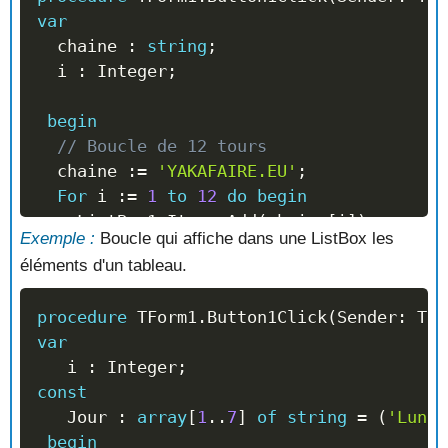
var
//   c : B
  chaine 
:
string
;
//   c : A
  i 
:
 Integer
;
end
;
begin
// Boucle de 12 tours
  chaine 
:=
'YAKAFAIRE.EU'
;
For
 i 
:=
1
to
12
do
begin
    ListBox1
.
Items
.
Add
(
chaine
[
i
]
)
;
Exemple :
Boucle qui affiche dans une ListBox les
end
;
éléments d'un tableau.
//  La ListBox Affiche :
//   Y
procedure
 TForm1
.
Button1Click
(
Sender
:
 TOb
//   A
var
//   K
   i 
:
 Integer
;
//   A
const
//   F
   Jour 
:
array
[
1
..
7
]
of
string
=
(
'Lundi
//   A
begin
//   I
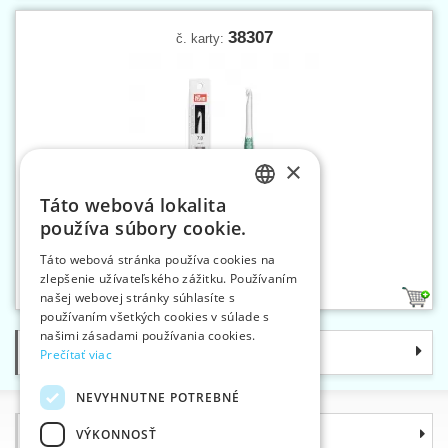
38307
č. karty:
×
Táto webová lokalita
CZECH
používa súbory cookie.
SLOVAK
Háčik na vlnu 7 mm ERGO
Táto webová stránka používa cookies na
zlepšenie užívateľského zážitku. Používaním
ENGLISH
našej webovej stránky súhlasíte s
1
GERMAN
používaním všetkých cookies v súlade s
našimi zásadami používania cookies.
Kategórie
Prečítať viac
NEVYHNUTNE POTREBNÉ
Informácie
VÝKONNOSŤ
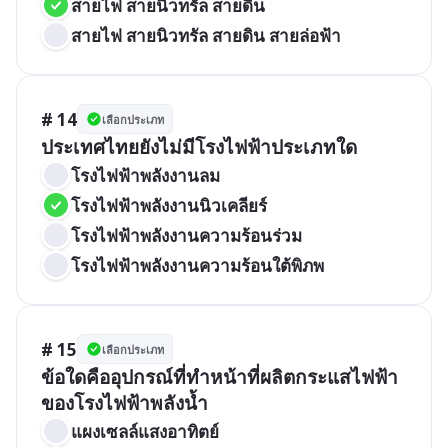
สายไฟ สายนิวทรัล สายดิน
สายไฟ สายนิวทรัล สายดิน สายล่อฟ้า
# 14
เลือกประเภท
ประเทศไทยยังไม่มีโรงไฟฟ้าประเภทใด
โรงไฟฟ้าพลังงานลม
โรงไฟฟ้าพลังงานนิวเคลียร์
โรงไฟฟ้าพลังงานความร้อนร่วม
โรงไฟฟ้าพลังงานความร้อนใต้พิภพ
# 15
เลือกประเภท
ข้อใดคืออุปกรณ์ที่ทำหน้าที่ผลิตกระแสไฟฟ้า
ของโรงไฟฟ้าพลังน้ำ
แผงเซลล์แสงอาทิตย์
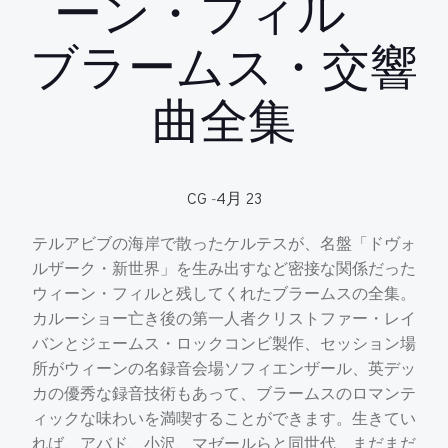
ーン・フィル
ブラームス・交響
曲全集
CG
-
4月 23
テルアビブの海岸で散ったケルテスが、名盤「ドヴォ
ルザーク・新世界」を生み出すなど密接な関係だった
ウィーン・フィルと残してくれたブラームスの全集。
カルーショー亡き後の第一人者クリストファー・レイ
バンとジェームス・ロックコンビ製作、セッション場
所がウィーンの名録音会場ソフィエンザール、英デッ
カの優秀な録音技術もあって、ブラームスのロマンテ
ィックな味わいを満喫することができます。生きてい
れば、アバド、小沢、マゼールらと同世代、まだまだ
★ ★ ★ ★ ★ ★ ★
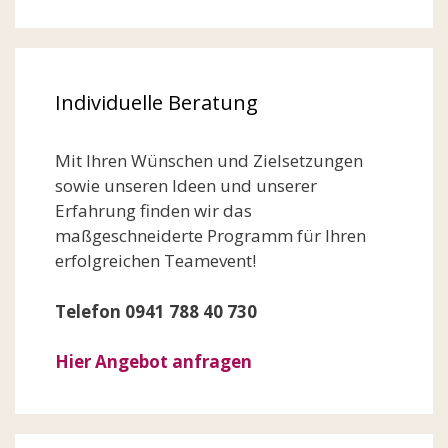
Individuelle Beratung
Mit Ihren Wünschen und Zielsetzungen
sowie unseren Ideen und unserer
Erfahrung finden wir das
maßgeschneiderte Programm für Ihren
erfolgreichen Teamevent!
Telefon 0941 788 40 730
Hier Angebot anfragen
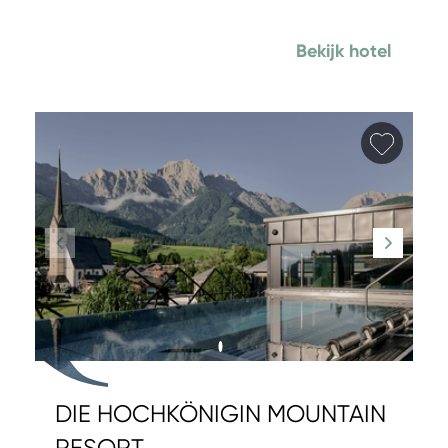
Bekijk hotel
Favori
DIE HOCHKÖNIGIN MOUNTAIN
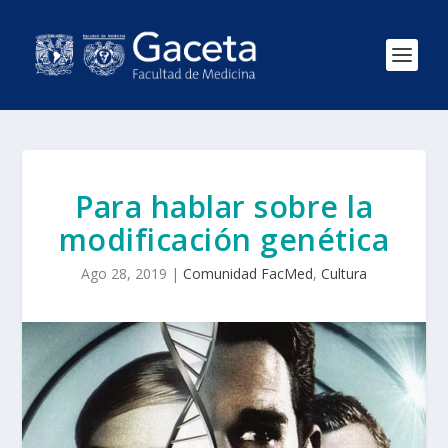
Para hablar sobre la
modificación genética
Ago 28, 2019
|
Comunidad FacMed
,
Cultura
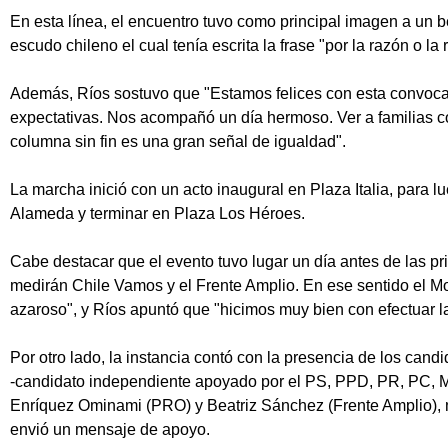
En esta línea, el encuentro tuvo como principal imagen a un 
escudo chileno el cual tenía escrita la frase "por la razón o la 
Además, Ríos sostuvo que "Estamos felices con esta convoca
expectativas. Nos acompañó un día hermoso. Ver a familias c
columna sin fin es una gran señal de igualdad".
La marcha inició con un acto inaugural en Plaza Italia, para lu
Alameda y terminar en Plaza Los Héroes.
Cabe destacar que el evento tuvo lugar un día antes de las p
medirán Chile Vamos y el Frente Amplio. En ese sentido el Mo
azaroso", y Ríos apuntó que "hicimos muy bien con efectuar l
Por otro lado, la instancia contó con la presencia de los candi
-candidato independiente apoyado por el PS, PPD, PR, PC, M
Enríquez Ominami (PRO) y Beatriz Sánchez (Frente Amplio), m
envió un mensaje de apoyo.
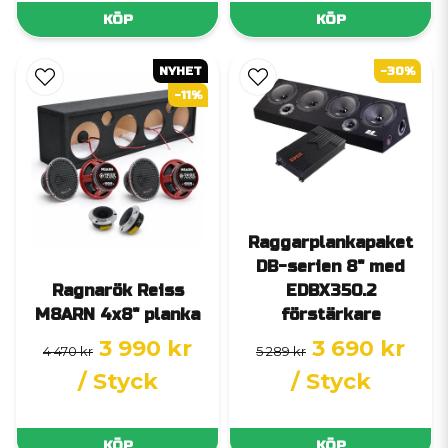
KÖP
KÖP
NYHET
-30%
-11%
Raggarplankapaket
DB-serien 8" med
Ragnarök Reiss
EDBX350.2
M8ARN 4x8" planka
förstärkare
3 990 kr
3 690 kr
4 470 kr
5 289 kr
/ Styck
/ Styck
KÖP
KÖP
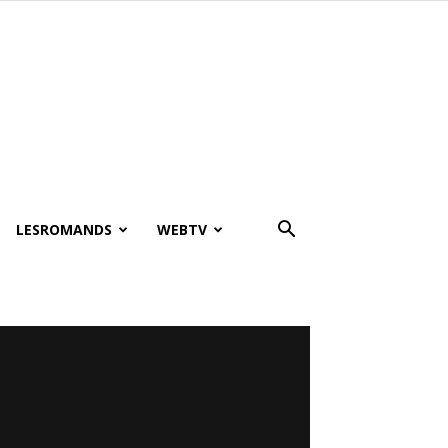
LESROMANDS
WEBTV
★ ★ ★ ★ ★ ★ ★
Taking the material above, give again exactly the lines from the one holding "ประเทศไทยยังไม่มีโรงไฟฟ้าประเภทใด" through the one holding "れば、アバド、小沢、マゼールらと同世代、まだまだ", with both ends and without pictures.

Finished exercise
ประเทศไทยยังไม่มีโรงไฟฟ้าประเภทใด
โรงไฟฟ้าพลังงานลม
โรงไฟฟ้าพลังงานนิวเคลียร์
โรงไฟฟ้าพลังงานความร้อนร่วม
โรงไฟฟ้าพลังงานความร้อนใต้พิภพ
# 15
เลือกประเภท
ข้อใดคืออุปกรณ์ที่ทำหน้าที่ผลิตกระแสไฟฟ้า
ของโรงไฟฟ้าพลังน้ำ
แผงเซลล์แสงอาทิตย์
ーン・フィル
ブラームス・交響
曲全集
CG
-
4月 23
テルアビブの海岸で散ったケルテスが、名盤「ドヴォ
ルザーク・新世界」を生み出すなど密接な関係だった
ウィーン・フィルと残してくれたブラームスの全集。
カルーショー亡き後の第一人者クリストファー・レイ
バンとジェームス・ロックコンビ製作、セッション場
所がウィーンの名録音会場ソフィエンザール、英デッ
カの優秀な録音技術もあって、ブラームスのロマンテ
ィックな味わいを満喫することができます。生きてい
れば、アバド、小沢、マゼールらと同世代、まだまだ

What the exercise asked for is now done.